Exercise brief
Below are some entries. Repeat exactly the lines from the one with "#383b26; stroke-width: 29" through the one with "#a0a388; stroke: #262900;", and only those.

Data provided
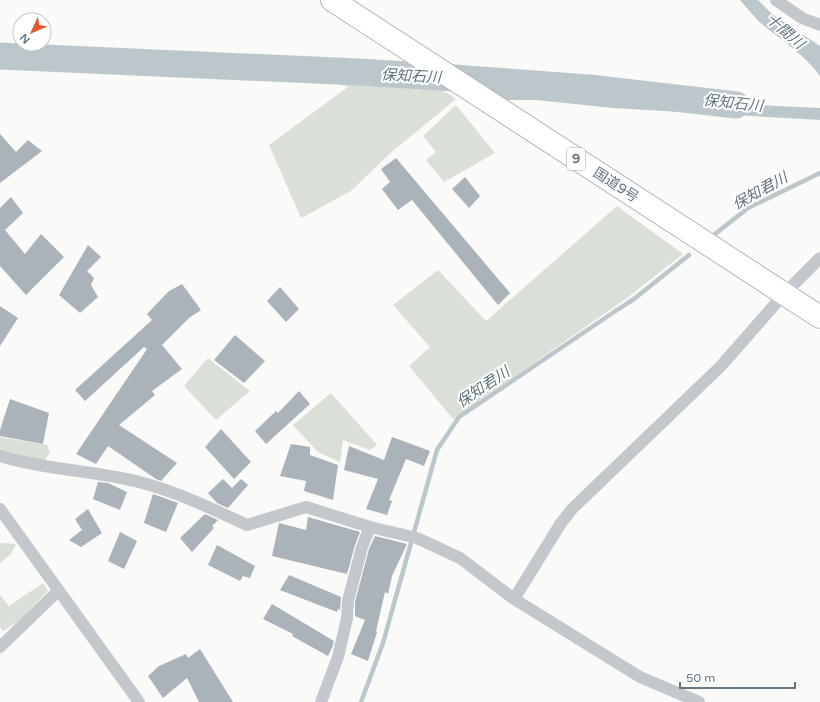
<svg xmlns="http://www.w3.org/2000/svg" width="820" height="702" font-family="'Varela Round','Noto Sans JP',sans-serif">
  <style>
    .green { fill: #dadfd7 }
    .water { fill: #bbc7cb }
    .lines { fill: none; stroke-linecap: round; stroke-linejoin: round }
    .stream { stroke: #bbc7cb; stroke-width: 4.5 }
    .river { stroke: #bbc7cb; stroke-width: 27 }
    .building { fill: #aab3b9 }
    .highway-casing { stroke: #b4b9bd; stroke-width: 24 }
    .street { stroke: #c3c8cc; stroke-width: 12 }
    .highway { stroke: #fff; stroke-width: 22 }
    .labels { text-anchor: middle; dominant-baseline: central; stroke-width: 4; stroke-linejoin: round; paint-order: stroke }
    .shield { fill: #fff; stroke: #939fa8; stroke-width: 1 }
    .shield-label { font-size: 13px; font-weight: bold; fill: #657683 }
    .street-label { font-size: 14px; fill: #657683; stroke: #fff }
    .water-label { font-size: 15px; font-style: italic; fill: #60757c; stroke: #fff }
  </style>
  <rect width="100%" height="100%" fill="#fafaf8"/>
  <!-- green -->
  <g class="green">
    <path d="M340,76L425,79L456,99L388,155L351,191L301,218L269,145L348,87L330,82Z"/>
    <path d="M456,105L495,153L444,182L426,160L436,152L423,136Z"/>
    <path d="M617,206L683,254L627,298L453,419L409,366L430,347L393,305L438,270L486,321Z"/>
    <path d="M208,358L250,391L216,420L184,386Z"/>
    <path d="M331,393L377,445L370,450L343,440L340,462L318,452L293,425Z"/>
    <path d="M0,437L47,445L50,452L44,462L0,453Z"/>
    <path d="M2,543L16,544L11,554L0,563V544Z"/>
    <path d="M43,583L48,591L32,607L23,618L3,631L0,627V595L9,606Z"/>
  </g>
  <!-- water -->
  <g class="water">
    <path d="M740,0H758L772,14L820,46V76C804,54 784,42 763,25C755,18 747,8 740,0Z"/>
    <path d="M482,86L776,106L820,108V120L613,108L536,100H504Z"/>
  </g>
  <g class="lines">
    <!-- stream -->
    <g class="stream">
      <path d="M715,234L748,208L820,173"/>
      <path d="M361,702L383,643L437,450L459,417L614,312L634,299L689,255"/>
    </g>
    <!-- river -->
    <path class="river" d="M0,56L358,72L441,77L589,88L736,105"/>
  </g>
  <!-- building -->
  <g class="building">
    <path d="M0,134L16,152L28,140L42,151L0,183Z"/>
    <path d="M396,158L510,293L498,305L412,200L398,210L382,189L390,182L381,169Z"/>
    <path d="M465,177L480,196L469,208L452,189Z"/>
    <path d="M11,197L23,213L5,230L25,254L41,234L64,257L26,295L0,266V208Z"/>
    <path d="M88,245L101,257L87,271L94,278L91,285L98,297L80,313L59,295Z"/>
    <path d="M182,284L201,310L189,318L162,345L182,369L152,391L155,395L119,425L177,463L161,481L156,479L108,446L96,464L76,454L147,349L144,347L85,401L75,390L152,320L147,314L169,291Z"/>
    <path d="M280,287L299,309L286,322L267,301Z"/>
    <path d="M0,306L18,318L0,346Z"/>
    <path d="M235,335L265,361L244,383L214,360Z"/>
    <path d="M299,391L310,404L266,444L255,431L276,411L278,413Z"/>
    <path d="M10,399L49,413L43,444L0,436V430Z"/>
    <path d="M221,429L251,462L234,479L205,447Z"/>
    <path d="M392,437L430,451L424,466L406,459L389,500L392,501L387,515L366,509L378,479L344,470L349,446L384,460Z"/>
    <path d="M291,444L310,447V455L338,465L333,500L304,491L306,481L280,476Z"/>
    <path d="M223,479L232,488L241,479L248,485L228,508L217,503L208,493Z"/>
    <path d="M98,482L108,483L127,492L120,510L93,499Z"/>
    <path d="M153,494L178,503L166,532L144,523Z"/>
    <path d="M88,509L102,533L81,547L69,540L82,530L75,519Z"/>
    <path d="M205,514L218,520L212,526L214,528L192,552L180,538Z"/>
    <path d="M308,517L360,532L355,545L347,574L272,556L279,523L306,530Z"/>
    <path d="M120,532L137,541L124,569L108,561Z"/>
    <path d="M375,536L407,544L392,576L388,594L385,592L376,631L377,632L368,661L351,654L365,620L355,616V602L369,549Z"/>
    <path d="M217,545L255,566L250,578L243,576L240,581L208,565Z"/>
    <path d="M289,575L341,597L340,610L338,609L337,612L280,590Z"/>
    <path d="M272,604L334,641L332,648L328,656L292,636L293,634L263,619Z"/>
    <path d="M200,649L233,702H199L187,678L163,698L148,676L159,666L186,654L188,658Z"/>
  </g>
  <g class="lines">
    <defs>
      <path id="highway" d="M332,0L820,317"/>
    </defs>
    <!-- highway casing -->
    <use href="#highway" class="highway-casing"/>
    <!-- street -->
    <g class="street">
      <path d="M776,0L802,18L820,25"/>
      <path d="M0,456C39,468 80,470 121,478C165,486 206,506 247,525L306,507L370,527L417,538L460,558L514,599L640,677L699,702"/>
      <path d="M0,509L139,702"/>
      <path d="M514,599L561,523L572,509L721,366L784,294L820,258"/>
      <path d="M0,647L58,591"/>
      <path d="M321,702L338,657L347,618L348,601L362,547L370,527"/>
    </g>
    <!-- highway -->
    <use href="#highway" class="highway"/>
  </g>
  <g class="labels">
    <!-- shield labels -->
    <rect class="shield" x="567" y="148" width="18" height="22" rx="3"/>
    <g class="shield-label">
      <text x="576" y="159">9</text>
    </g>
    <!-- street labels -->
    <g class="street-label">
      <text transform="translate(616 185) rotate(33)">国道9号</text>
    </g>
    <!-- water labels -->
    <g class="water-label">
      <text transform="translate(785 31) rotate(41)">十間川</text>
      <text transform="translate(411 76) rotate(3)">保知石川</text>
      <text transform="translate(733 103) rotate(6)">保知石川</text>
      <text transform="translate(760 191) rotate(-29)">保知君川</text>
      <text transform="translate(483 387) rotate(-34)">保知君川</text>
    </g>
  </g>
  <!-- north arrow -->
  <g transform="translate(32 32) rotate(226)"><circle r="19" fill="#ffffff" stroke="#c1c8cd"/>
  <path d="M0-3L7 15L0 10L-7 15Z" fill="#e4572e"/>
  <text y="-6" font-size="11" font-weight="bold" text-anchor="middle" fill="#657683">N</text>
  </g>
  <!-- scale -->
  <path d="M680 682v6h115v-6" fill="none" stroke="#657683" stroke-width="2"/>
  <text x="686" y="682" font-size="12" fill="#657683" stroke="#ffffff" stroke-width="3" paint-order="stroke">50 m</text>
</svg>
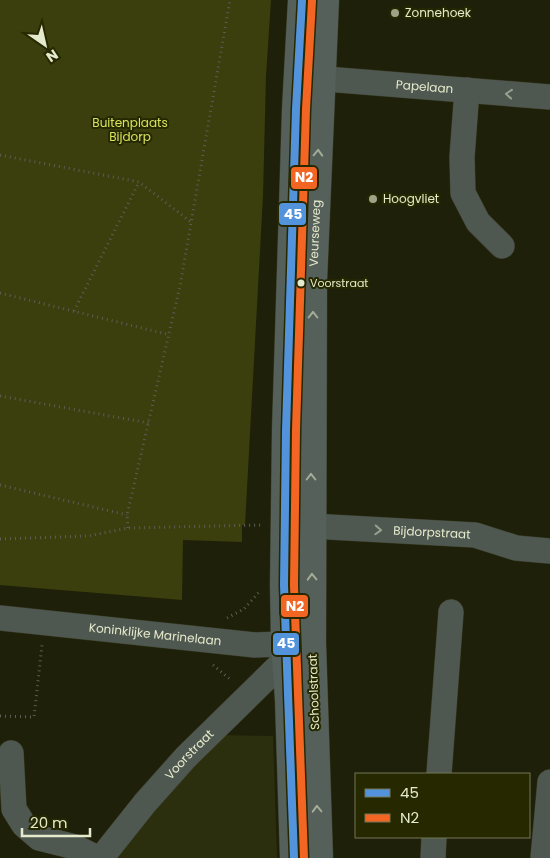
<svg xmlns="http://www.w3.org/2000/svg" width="550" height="858" viewBox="0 0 550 858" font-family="Poppins,sans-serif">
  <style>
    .built { fill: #2c2f0d }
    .green { fill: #3b3e0d }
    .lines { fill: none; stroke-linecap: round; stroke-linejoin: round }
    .minor-casing { stroke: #383b26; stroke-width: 26 }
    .major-casing { stroke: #383b26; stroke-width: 29 }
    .path { stroke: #595f55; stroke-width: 3; stroke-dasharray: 1 4; stroke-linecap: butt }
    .minor { stroke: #4f5850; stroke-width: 25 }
    .major { stroke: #546059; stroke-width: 28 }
    .bus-1-casing { stroke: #262900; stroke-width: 11 }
    .bus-2-casing { stroke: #262900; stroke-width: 11 }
    .bus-1 { stroke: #5393db; stroke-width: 8 }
    .bus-2 { stroke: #f26522; stroke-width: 8 }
    .oneway { stroke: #9aa18e }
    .oneway2 { stroke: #a4ac98 }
    .poi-dot { fill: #a0a388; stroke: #262900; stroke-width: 2 }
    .bus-dot { fill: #e6eacc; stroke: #262900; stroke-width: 2 }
    .labels { text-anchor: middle; stroke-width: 4; stroke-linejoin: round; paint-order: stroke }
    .bus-label { font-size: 11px; fill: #e6eacc; stroke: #262900; text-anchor: start }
    .poi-label { font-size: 12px; fill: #e6eacc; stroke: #262900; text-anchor: start }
    .street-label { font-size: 12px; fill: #e6eacc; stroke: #262900 }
    .park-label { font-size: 12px; fill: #dae45b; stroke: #262900 }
    .line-badge { stroke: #262900; stroke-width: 2 }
    .badge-label { font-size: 14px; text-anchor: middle; font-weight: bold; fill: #fff }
  </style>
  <rect width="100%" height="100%" fill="#1e2009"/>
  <polygon class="built" points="221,735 273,736 277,858 108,858"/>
  <polygon class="green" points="0,0 271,0 266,76 263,196 245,525 242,525 242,542 183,540 182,600 0,585"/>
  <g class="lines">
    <defs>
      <g id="minor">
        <path id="s1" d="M301 77 550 97"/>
        <polyline points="467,90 462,157 463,193 478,222 502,246"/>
        <path id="s2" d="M311 526 475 535 516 548 550 551"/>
        <path id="s3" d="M0 618 255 645 305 643"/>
        <polyline points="11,753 14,809 24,825 39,838 75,847 97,858"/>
        <polyline points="439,774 451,612"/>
        <path id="s4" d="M103 858 106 852 145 803 186 757 285 660"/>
        <polyline points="433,858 434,837"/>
        <polyline points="543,858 550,782"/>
      </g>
      <g id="major">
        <polyline points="294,858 289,700 285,644 284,585 286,430 296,109 302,0"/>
        <path id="s5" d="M319 858 312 643 313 282 325 0"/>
      </g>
    </defs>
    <use href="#minor" class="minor-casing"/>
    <use href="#major" class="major-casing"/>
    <g class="path">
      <polyline points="0,155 139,182 191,222"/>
      <polyline points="0,293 170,335"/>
      <polyline points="74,311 139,182"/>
      <polyline points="0,396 149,423"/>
      <polyline points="0,485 127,515"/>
      <polyline points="128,528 127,515 180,286 230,0"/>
      <polyline points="0,539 88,536 128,528 261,525"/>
      <polyline points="227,618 244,609 259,592"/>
      <polyline points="213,665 231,680"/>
      <polyline points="0,716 34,717 42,645"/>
    </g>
    <use href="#minor" class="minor"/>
    <use href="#major" class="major"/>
    <defs>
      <polyline id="bus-1" points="294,858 284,585 286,430 296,109 302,0"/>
      <polyline id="bus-2" points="304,858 294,585 296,430 306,109 312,1"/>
    </defs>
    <use href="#bus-1" class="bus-1-casing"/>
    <use href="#bus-2" class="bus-2-casing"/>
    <use href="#bus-1" class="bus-1"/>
    <use href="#bus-2" class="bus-2"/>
  </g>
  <defs><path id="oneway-chevron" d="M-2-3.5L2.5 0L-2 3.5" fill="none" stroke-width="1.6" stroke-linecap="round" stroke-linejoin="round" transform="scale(1.25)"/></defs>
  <g class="oneway">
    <use href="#oneway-chevron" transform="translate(509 94) rotate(-175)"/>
    <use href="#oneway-chevron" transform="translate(378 530) rotate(3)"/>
  </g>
  <g class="oneway2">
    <use href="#oneway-chevron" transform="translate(318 153) rotate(-88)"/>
    <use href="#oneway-chevron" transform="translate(313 315) rotate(-90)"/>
    <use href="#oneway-chevron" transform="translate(311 477) rotate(-90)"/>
    <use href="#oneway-chevron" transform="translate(312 577) rotate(-92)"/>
    <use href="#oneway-chevron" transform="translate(317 809) rotate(-92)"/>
  </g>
  <g class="poi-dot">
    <circle cx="395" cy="13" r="5"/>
    <circle cx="373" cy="199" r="5"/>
  </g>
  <circle class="bus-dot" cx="301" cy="283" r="4.5"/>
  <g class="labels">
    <g class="bus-label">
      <text x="310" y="287">Voorstraat</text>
    </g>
    <g class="poi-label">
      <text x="405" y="17">Zonnehoek</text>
      <text x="383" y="203">Hoogvliet</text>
    </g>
    <g class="street-label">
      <text dy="4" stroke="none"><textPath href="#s1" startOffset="124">Papelaan</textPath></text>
      <text dy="4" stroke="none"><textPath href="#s5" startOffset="625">Veurseweg</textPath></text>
      <text dy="4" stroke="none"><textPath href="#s2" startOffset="121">Bijdorpstraat</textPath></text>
      <text dy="4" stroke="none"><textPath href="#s3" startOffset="156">Koninklijke Marinelaan</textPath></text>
      <text transform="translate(314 692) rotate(-92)" y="4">Schoolstraat</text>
      <text dy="4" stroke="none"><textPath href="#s4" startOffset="135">Voorstraat</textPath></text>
    </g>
    <g class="park-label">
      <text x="130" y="127">Buitenplaats<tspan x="130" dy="14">Bijdorp</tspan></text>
    </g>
  </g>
  <g class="line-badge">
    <rect x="290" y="166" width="28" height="24" rx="5" fill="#f26522"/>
    <rect x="278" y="202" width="29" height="24" rx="5" fill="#5393db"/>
    <rect x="280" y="594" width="29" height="24" rx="5" fill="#f26522"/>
    <rect x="272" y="632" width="28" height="24" rx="5" fill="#5393db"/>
  </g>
  <g class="badge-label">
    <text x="304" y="182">N2</text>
    <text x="293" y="219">45</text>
    <text x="295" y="611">N2</text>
    <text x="286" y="648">45</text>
  </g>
  <rect x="355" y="773" width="175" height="65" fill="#262900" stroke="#737652"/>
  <rect x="365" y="789" width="25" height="8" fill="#5393db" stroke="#737652"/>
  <text x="400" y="798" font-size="15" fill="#e6eacc">45</text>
  <rect x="365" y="814" width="25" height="8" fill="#f26522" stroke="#737652"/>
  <text x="400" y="823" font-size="15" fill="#e6eacc">N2</text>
  <g transform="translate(45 45) rotate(146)" stroke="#262900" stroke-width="4" paint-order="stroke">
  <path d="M0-4L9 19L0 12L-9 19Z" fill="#e6eacc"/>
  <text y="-8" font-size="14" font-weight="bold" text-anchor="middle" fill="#e6eacc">N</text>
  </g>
  <path d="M22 828v8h68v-8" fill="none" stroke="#e6eacc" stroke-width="2.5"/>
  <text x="30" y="828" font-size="15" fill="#e6eacc" stroke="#262900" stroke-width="4" paint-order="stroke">20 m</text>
</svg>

Answer box
    .major-casing { stroke: #383b26; stroke-width: 29 }
    .path { stroke: #595f55; stroke-width: 3; stroke-dasharray: 1 4; stroke-linecap: butt }
    .minor { stroke: #4f5850; stroke-width: 25 }
    .major { stroke: #546059; stroke-width: 28 }
    .bus-1-casing { stroke: #262900; stroke-width: 11 }
    .bus-2-casing { stroke: #262900; stroke-width: 11 }
    .bus-1 { stroke: #5393db; stroke-width: 8 }
    .bus-2 { stroke: #f26522; stroke-width: 8 }
    .oneway { stroke: #9aa18e }
    .oneway2 { stroke: #a4ac98 }
    .poi-dot { fill: #a0a388; stroke: #262900; stroke-width: 2 }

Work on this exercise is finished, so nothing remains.